Ampasavate C, Jutapakdee W, Phongpradist R, Tima S, Tantiworawit A, Charoenkwan P, Chinwong D, Anuchapreeda S.

J Clin Lab Anal. 2019 Feb 8:e22859.

Abstract

BACKGROUND:

 

Overexpression of fms-like tyrosine kinase 3 (FLT3) protein in leukemia is highly related to poor prognosis and reduced survival rate in acute myeloid leukemia (AML) and acute lymphoblastic leukemia (ALL) patients. Simple but efficient quantification of FLT3 protein levels on the leukemic cell surface using flow cytometry had been developed for rapid determination of FLT3 on intact cell surface.

METHODS:

 

Quantitation protocol for FLT3 biomarker in clinical samples was developed and validated.
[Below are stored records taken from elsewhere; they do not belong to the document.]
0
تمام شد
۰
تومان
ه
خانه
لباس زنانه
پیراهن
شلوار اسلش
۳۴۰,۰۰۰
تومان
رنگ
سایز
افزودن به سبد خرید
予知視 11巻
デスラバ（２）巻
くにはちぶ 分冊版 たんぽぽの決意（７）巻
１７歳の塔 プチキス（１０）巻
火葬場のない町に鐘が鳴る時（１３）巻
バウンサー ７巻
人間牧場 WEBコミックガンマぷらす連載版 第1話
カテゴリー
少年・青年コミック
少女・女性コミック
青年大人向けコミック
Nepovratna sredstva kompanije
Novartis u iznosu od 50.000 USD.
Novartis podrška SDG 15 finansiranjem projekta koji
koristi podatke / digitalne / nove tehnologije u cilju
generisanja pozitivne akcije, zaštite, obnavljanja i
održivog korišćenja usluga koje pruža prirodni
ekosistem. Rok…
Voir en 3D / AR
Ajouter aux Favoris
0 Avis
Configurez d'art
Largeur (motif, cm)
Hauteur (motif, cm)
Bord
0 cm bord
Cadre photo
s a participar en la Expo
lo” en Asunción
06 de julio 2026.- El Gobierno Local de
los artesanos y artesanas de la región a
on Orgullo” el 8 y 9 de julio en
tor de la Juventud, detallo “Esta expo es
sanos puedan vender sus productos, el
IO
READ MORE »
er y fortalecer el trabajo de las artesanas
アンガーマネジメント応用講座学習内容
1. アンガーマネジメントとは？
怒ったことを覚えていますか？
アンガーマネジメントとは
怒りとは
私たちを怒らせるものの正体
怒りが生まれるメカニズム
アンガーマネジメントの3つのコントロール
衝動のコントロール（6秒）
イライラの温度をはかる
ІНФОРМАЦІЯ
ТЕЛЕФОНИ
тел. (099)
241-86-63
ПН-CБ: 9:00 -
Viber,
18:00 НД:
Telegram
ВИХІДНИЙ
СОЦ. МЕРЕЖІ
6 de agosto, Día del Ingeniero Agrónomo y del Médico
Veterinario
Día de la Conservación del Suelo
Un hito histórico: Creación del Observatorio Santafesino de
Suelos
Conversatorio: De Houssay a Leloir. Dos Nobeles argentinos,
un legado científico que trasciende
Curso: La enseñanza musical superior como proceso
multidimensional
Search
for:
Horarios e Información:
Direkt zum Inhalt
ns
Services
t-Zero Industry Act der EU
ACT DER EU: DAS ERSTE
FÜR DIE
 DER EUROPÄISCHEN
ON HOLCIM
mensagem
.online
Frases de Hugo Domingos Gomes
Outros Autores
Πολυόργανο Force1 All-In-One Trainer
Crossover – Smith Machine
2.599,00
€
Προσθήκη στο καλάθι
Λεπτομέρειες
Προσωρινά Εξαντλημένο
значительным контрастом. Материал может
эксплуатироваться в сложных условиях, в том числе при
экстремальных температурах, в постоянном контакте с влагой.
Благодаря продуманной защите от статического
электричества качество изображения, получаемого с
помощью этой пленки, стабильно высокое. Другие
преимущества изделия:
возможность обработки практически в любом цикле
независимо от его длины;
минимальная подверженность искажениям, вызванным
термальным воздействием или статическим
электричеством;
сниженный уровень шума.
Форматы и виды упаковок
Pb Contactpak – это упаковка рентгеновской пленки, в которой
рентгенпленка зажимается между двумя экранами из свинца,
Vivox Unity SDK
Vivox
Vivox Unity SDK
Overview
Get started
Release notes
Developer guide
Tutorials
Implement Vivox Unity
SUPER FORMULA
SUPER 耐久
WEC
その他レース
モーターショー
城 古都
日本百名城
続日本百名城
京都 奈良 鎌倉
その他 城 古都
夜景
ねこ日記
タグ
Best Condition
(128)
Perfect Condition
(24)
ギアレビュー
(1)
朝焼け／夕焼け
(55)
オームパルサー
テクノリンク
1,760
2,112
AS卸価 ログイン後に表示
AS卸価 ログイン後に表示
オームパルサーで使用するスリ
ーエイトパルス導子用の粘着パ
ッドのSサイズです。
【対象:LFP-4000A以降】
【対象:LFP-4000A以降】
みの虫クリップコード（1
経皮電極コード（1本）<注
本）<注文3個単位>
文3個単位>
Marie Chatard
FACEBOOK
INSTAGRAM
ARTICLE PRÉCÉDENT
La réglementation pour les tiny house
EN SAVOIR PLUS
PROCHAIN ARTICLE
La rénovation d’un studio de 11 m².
Cell model selection for calibration curve construction was identified and evaluated. Selected antibody concentrations, cell density, and incubation time were evaluated for most appropriate conditions. Comparison of the developed FLT3 determination protocol with the conventional Western blot analysis was performed.

RESULTS:

 

EoL-1 cell line was selected for using as positive control cells. Calibration curve (20%-120% of FLT3 positive cells) and quality control (QC) levels were constructed and evaluated. The results demonstrated good linearity (r2  > 0.99). The intra- and inter-day precision and accuracy, expressed as the coefficient of variation (%CV) and % recovery, were <20% and fell in 80%-120% in all cases. When compared with Western blotting results, FLT3 protein expression levels in leukemia patient's bone marrow samples were demonstrated in the same trend.

CONCLUSIONS:

 

The effective, reliable, rapid, and economical analytical technique using the developed flow cytometric method was demonstrated for FLT3 protein determination on leukemic cell surface. This method provided a practical analysis of FLT-3 biomarker levels which is valuable for physician decision in acute leukemia treatment.